Szalavitz, M. (2012) Do E-Books Make It Harder to Remember What You Just Read? Time Healthland, March 14
This excellent article looks at research done at the University of Leicester, and also draws on experience from a number of people, that suggests that ‘physical books are best when you want to study complex ideas and concepts that you wish to integrate deeply into your memory……This doesn’t mean that there isn’t a place for e-text books or computerized courseware, however. Different media have different strengths.’
As someone who has recently switched to the Kobo e-reader for reading novels, I found this article really resonated with me. It seems that ‘deep’ remembering is very strongly associated with spatial cues and a wider visual context than just the written words. You don’t get that broader visual context with simple e-readers such as Kobo. This doesn’t mean that I don’t enjoy using my Kobo – it’s great when travelling, especially on planes (except that I often have to wait between taxiing and after take-off, until the seat belt signs come on, as it’s an electrical device.) However, I frequently lose the plot!
First, it must be acknowledged that much more research needs to be done on whether printed texts are better for ‘deep’ memory.

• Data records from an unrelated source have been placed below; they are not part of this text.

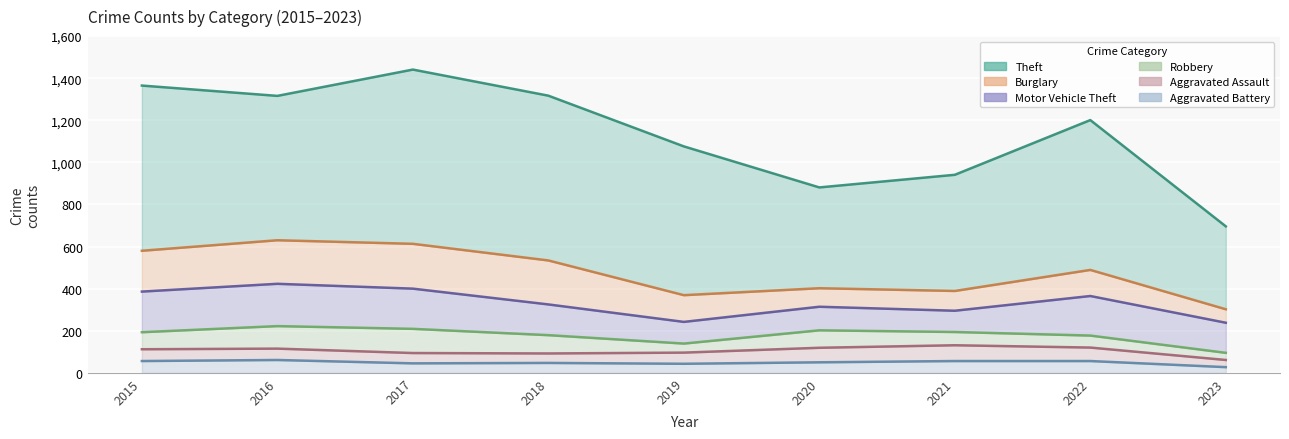

The Motor Vehicle Theft series shows 171 at 2021. True or false?

False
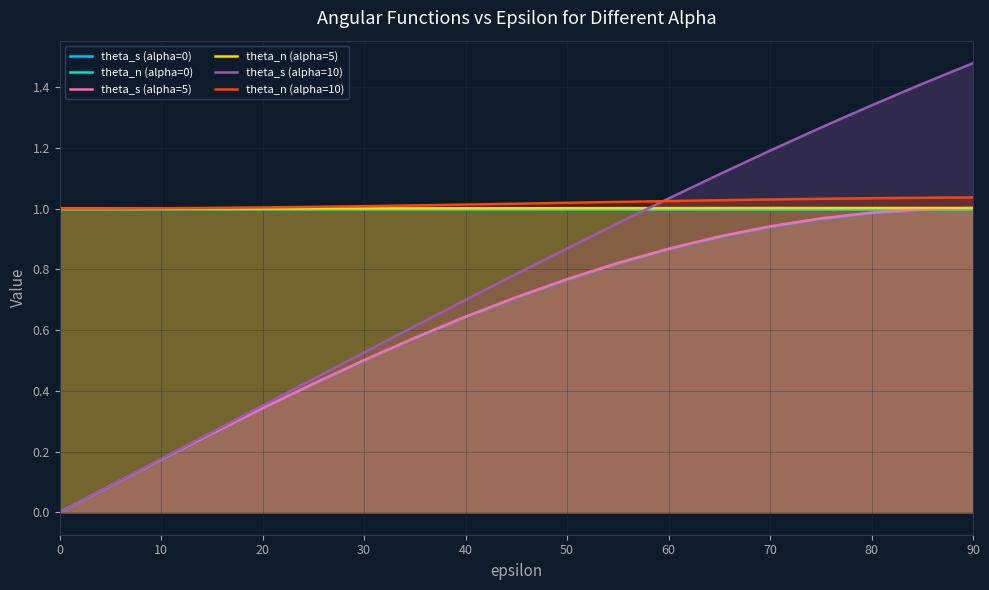

Is it true that theta_s (alpha=5) equals 1.0 at 80?

True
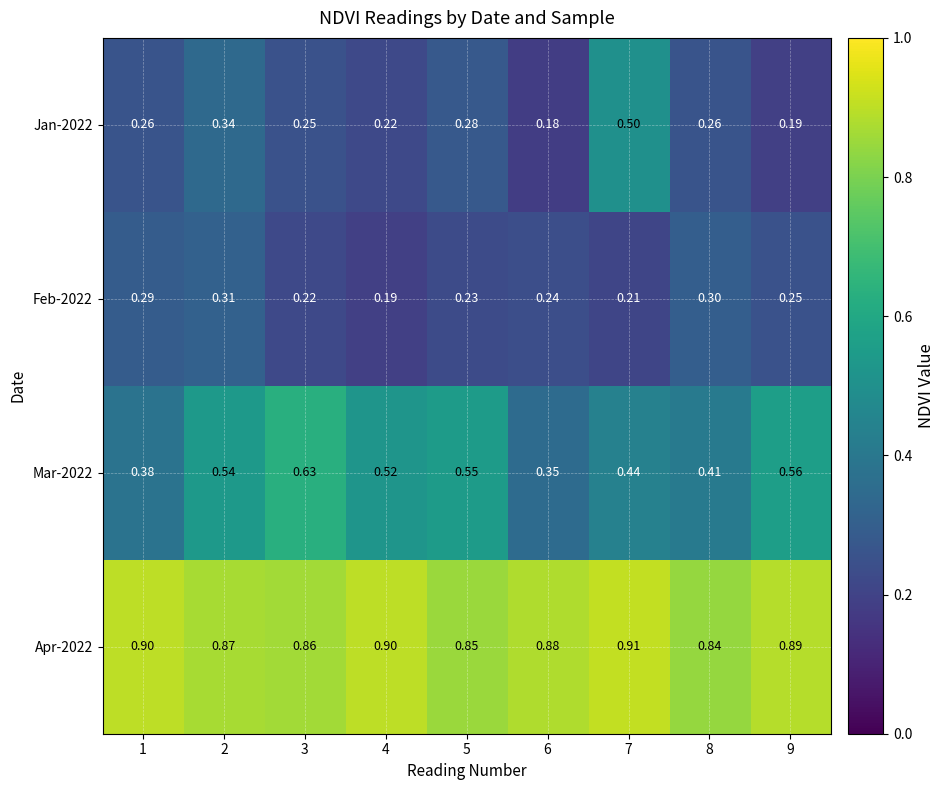

How many categories are shown in the chart?

9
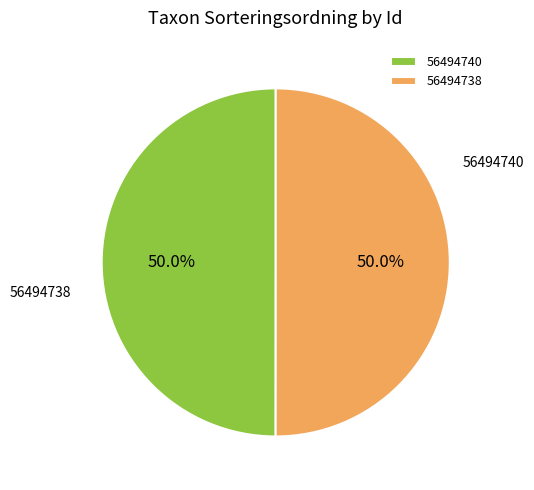

What is the ratio of the value at 56494738 to the value at 56494740?

1.0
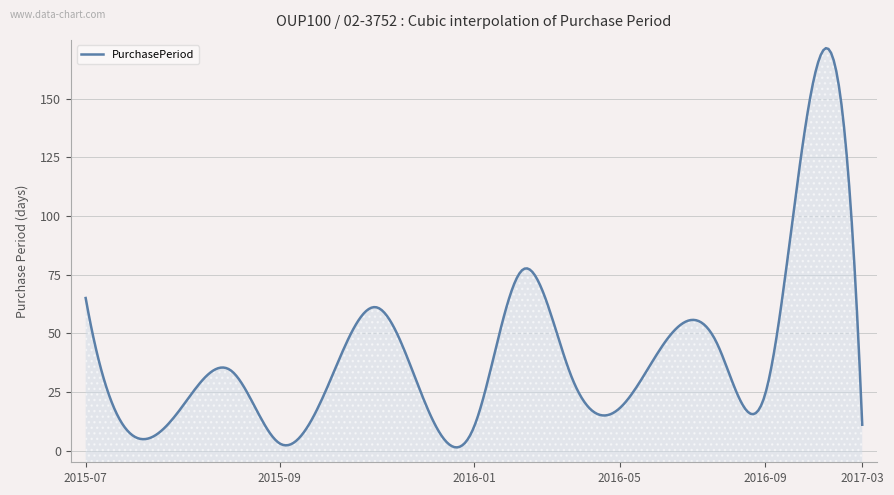

Rank the categories by value from highest to lowest.

2017-02-20, 2016-03-31, 2015-07-17, 2015-12-15, 2016-07-07, 2016-08-22, 2015-09-14, 2016-05-02, 2015-10-15, 2016-09-15, 2016-01-04, 2015-08-11, 2016-05-20, 2017-03-03, 2016-01-14, 2015-07-23, 2015-09-17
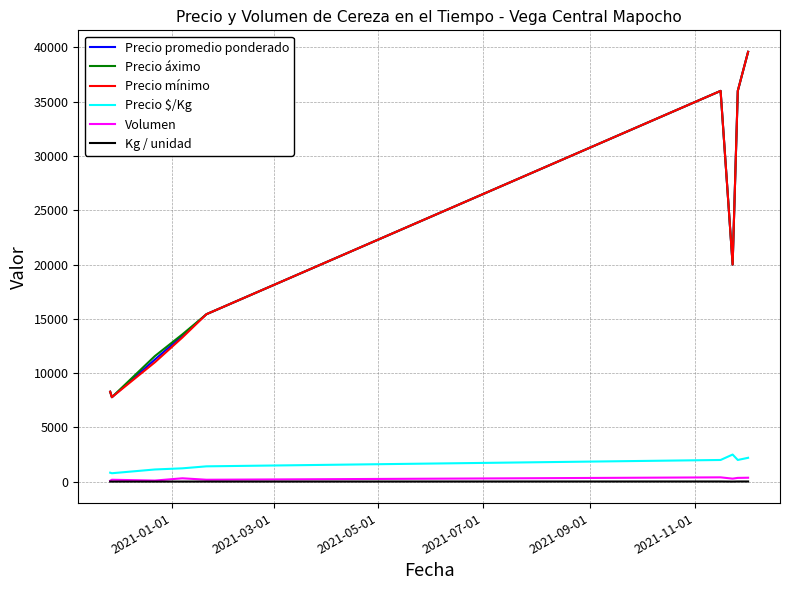

What is the maximum value shown in the chart?

39600.0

However, this needs to be done before the printed textbook becomes a dodo. More likely, we need to look more carefully at the interface of electronic readers, and pay much more attention as to the design of digital text for different kinds of appliances. In this context, I suspect iPads rule, and Blackberry’s and other mobile phones are poor devices for ‘deep’ knowing.
Thanks to Jim Ellis’s excellent eLC Digest No. 93 for directing me to this.